Meditando cada palavra da Salve-Rainha
Certo dia, fomos à Igreja do Coração de Jesus para rezar e eu me pus, fortuitamente, diante da imagem de Nossa Senhora Auxiliadora que se encontra lá. Então pedi a Ela que resolvesse o meu problema, rezando uma Salve-Rainha. Não tive nenhuma aparição, nem visão, mas experimentei esta impressão inefável de que Maria Santíssima dava valor e sentido a cada uma das palavras da Salve-Rainha. Fui, assim, meditando e compreendendo cada termo:
“Rainha…” Pensei: “Ela é Rainha e, se quiser, resolve o meu caso.”
“Mãe de Misericórdia…”
“Puxa! — exclamei — mais do que mamãe!”
“Vida, doçura…”
“Sim, estou vivendo com isto, e como é suave!”
“Esperança nossa, salve!”
“Já estou esperançado!”
“A Vós bradamos, os degredados filhos de Eva…”
Concluí: “É bem isso que estou fazendo; estou aqui, degredado e clamando.”
“A Vós suspiramos, gemendo e chorando neste vale de lágrimas.”
“É o meu caso por inteiro!”
“Eia, pois, advogada nossa…”
“Está vendo? — pensei. Ela é advogada. O que eu preciso é de alguém que advogue a minha causa junto a Nosso Senhor Jesus Cristo. Puro e perfeito como Ele é, não ouso me aproximar d’Ele depois do que eu fiz. Mas Ela é minha advogada, Ela me arranja o caso.”

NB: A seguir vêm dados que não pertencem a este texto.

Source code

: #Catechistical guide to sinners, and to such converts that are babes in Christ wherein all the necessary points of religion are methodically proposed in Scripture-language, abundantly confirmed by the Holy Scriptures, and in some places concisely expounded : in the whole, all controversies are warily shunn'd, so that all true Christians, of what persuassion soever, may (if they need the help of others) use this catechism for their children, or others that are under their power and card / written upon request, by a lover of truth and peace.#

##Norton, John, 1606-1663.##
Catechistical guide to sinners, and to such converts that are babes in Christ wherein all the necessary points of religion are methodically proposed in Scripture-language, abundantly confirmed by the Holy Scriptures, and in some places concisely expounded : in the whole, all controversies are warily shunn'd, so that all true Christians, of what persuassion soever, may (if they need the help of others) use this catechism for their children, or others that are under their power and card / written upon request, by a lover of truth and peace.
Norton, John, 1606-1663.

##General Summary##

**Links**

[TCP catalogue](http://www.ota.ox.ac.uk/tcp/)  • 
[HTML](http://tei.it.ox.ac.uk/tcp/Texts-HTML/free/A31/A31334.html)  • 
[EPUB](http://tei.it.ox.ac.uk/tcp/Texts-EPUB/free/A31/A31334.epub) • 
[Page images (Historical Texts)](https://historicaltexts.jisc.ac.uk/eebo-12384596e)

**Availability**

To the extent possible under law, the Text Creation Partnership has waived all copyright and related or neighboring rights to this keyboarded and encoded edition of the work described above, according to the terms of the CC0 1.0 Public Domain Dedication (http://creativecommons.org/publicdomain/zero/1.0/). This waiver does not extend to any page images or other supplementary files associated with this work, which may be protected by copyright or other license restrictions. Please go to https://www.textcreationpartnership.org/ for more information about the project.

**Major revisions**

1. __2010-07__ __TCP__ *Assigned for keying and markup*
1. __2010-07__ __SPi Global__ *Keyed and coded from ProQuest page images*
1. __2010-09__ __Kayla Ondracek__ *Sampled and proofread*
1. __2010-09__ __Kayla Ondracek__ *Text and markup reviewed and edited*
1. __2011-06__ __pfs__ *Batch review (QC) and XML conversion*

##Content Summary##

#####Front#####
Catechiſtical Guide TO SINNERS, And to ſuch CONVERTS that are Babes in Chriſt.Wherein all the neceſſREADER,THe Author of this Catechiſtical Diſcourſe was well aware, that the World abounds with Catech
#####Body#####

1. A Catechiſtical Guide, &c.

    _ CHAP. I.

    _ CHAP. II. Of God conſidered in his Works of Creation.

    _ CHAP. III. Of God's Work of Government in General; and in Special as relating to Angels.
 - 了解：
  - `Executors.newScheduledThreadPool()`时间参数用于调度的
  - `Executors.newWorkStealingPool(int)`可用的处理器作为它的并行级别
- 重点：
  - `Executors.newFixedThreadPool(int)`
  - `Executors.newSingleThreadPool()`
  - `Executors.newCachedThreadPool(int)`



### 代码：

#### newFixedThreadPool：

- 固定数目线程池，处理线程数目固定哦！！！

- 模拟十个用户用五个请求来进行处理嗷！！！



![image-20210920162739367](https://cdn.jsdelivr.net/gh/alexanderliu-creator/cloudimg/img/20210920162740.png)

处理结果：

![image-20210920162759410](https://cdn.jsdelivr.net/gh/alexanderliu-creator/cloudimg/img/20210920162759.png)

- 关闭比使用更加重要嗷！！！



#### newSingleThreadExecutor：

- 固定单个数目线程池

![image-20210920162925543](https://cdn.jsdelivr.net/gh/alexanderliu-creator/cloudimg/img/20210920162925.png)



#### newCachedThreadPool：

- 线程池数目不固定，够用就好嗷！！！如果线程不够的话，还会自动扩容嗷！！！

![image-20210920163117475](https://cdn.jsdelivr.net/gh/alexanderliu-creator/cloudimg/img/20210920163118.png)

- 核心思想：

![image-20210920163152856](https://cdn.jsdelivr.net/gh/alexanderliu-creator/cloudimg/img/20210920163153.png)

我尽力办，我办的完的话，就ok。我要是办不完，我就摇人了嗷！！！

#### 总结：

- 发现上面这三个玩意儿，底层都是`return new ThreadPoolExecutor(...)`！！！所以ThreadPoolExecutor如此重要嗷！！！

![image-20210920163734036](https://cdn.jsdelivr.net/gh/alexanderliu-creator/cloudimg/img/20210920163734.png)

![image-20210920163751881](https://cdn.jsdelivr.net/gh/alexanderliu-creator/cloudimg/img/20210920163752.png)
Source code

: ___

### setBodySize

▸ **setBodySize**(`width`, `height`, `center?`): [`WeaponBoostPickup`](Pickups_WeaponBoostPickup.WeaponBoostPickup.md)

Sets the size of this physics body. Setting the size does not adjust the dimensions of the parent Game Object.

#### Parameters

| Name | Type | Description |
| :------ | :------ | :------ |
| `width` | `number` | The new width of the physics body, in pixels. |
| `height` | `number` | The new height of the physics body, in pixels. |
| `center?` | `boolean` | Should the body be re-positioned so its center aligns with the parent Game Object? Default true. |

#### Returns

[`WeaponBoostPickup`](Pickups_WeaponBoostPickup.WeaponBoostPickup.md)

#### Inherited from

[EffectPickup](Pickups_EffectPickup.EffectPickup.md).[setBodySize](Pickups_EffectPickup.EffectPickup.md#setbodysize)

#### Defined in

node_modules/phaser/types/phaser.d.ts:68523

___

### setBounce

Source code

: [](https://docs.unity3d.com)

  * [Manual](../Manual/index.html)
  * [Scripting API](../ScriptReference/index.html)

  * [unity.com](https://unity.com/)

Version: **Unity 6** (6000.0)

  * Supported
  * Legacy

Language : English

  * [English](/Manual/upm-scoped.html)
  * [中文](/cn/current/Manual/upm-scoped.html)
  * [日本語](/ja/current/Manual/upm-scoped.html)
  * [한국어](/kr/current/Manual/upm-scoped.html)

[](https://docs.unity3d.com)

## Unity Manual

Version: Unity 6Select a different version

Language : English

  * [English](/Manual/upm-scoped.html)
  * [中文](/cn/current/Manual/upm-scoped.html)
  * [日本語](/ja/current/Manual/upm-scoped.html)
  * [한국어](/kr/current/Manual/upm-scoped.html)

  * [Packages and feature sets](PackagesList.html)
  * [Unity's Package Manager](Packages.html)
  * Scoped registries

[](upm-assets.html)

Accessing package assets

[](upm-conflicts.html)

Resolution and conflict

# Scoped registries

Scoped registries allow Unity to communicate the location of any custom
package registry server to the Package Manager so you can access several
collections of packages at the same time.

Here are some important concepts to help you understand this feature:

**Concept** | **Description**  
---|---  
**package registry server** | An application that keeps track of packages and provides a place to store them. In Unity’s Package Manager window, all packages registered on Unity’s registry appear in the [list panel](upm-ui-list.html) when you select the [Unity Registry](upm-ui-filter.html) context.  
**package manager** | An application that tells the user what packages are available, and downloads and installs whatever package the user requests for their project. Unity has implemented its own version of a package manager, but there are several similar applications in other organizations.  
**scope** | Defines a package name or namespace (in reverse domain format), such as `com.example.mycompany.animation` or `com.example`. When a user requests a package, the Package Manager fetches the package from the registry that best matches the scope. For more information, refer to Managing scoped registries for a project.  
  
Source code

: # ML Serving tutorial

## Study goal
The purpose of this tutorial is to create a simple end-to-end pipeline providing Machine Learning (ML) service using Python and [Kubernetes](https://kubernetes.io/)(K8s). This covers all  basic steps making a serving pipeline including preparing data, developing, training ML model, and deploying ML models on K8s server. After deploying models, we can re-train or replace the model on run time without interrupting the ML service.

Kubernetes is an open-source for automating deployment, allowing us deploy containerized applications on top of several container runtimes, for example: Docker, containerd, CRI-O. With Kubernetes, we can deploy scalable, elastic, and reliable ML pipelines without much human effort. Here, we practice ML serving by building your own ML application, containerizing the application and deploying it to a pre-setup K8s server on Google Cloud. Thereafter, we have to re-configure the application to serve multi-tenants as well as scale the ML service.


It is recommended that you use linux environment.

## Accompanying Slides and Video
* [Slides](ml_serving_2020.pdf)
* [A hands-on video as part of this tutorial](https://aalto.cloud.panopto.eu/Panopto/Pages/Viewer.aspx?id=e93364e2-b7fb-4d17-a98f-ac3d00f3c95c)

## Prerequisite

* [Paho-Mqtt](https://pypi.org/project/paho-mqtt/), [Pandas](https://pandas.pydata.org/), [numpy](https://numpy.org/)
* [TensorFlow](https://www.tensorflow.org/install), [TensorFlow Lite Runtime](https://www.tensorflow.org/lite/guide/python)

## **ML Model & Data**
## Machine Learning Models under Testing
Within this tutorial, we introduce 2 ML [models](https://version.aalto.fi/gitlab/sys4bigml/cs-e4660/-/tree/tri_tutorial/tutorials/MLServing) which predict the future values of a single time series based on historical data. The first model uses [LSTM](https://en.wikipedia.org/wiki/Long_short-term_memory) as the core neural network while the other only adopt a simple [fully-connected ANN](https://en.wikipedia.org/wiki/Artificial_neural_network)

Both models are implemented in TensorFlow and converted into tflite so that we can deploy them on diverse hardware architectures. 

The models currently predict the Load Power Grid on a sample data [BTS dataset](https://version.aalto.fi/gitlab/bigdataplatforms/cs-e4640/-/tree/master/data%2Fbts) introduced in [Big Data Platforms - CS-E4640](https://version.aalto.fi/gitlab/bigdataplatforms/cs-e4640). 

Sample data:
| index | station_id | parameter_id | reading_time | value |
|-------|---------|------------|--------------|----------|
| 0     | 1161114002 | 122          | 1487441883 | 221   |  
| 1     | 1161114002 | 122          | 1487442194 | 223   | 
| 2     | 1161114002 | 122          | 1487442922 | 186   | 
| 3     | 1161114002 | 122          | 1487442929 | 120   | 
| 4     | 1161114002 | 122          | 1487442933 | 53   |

“Esses vossos olhos misericordiosos a nós volvei.”
Como disse, sem nenhuma visão ou revelação, tive toda a impressão de que a Santíssima Virgem olhava para mim e, sorrindo, me dizia:
“Meu filho, Eu te livro desta cova, e arranjo o teu caso.”
No relâmpago daquela crise entendi qual era a gravidade do pecado, e no perdão de Nossa Senhora compreendi bem o que é a misericórdia para quem recorre a Ela. Graças a Deus, até hoje, e espero que até o fim da minha vida isso não se apague dos meus olhos: essa harmonia entre a severidade e a justiça levadas até o último rigor, e a misericórdia levada até sua última ternura e ao extremo de seu esplendor.
Não sei dizer outra coisa para ensinar como a misericórdia e a justiça se completam do que contar como foi isto ao longo de minha vida. Estou com 63 anos e tenho tanta certeza do que é a justiça de Deus que, se não fosse Nossa Senhora, eu desanimaria. Estou tão certo do que é a misericórdia que o Altíssimo concede por meio de Maria Santíssima que, por causa d’Ela, espero tudo, e espero morrer com confiança.
(Extraído de conferência de 6/4/1972)
1) Dr. Plinio se refere ao episódio do boletim do Colégio São Luís, narrado por ele em outras ocasiões. Ver Revista Dr. Plinio n. 122, p. 18 e n. 165, p. 23.